━━ Dataset entries ━━
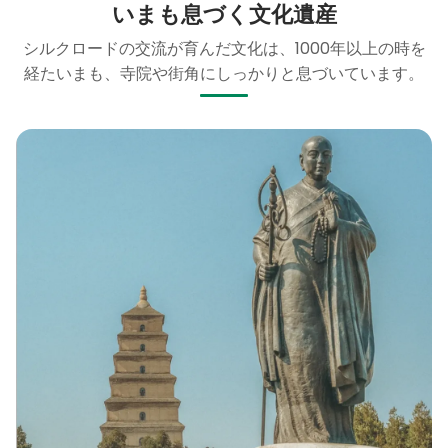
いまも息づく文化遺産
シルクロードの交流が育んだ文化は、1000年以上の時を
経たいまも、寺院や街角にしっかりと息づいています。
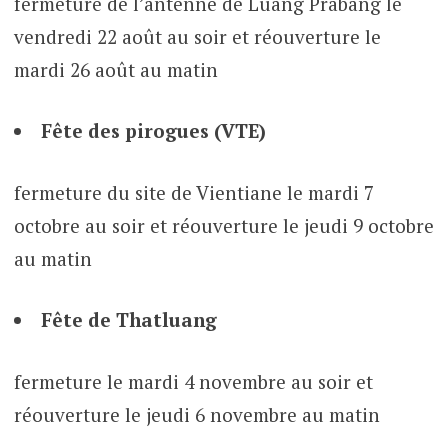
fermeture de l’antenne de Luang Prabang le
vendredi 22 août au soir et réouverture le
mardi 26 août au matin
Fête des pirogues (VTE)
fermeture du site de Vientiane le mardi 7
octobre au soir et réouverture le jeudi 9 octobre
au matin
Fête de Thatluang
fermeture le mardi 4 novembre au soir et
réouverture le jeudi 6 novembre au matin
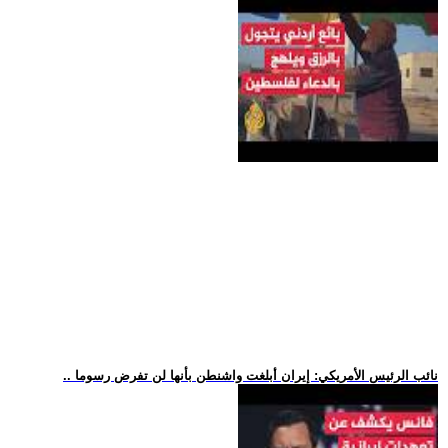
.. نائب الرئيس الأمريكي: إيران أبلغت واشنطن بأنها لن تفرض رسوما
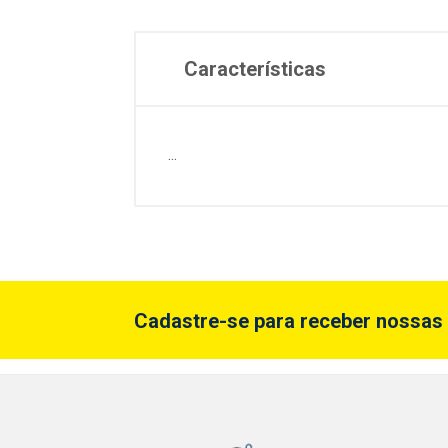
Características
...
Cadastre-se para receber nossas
━━━
━━ Dataset entries ━━
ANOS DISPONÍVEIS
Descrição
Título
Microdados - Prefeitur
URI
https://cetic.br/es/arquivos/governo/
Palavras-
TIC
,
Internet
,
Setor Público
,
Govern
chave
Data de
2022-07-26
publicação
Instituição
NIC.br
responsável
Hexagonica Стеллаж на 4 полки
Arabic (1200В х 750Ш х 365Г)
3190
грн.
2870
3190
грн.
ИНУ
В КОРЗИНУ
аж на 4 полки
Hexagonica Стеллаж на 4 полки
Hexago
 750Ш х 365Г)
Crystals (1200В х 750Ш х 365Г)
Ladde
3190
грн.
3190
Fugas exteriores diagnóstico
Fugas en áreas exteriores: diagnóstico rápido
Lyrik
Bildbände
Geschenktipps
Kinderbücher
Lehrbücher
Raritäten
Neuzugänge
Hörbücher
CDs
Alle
━━━
*Written task*
Pick out each line above that contains the string "exteriores" and copy those lines in full.

*Answer*
Fugas exteriores diagnóstico
Fugas en áreas exteriores: diagnóstico rápido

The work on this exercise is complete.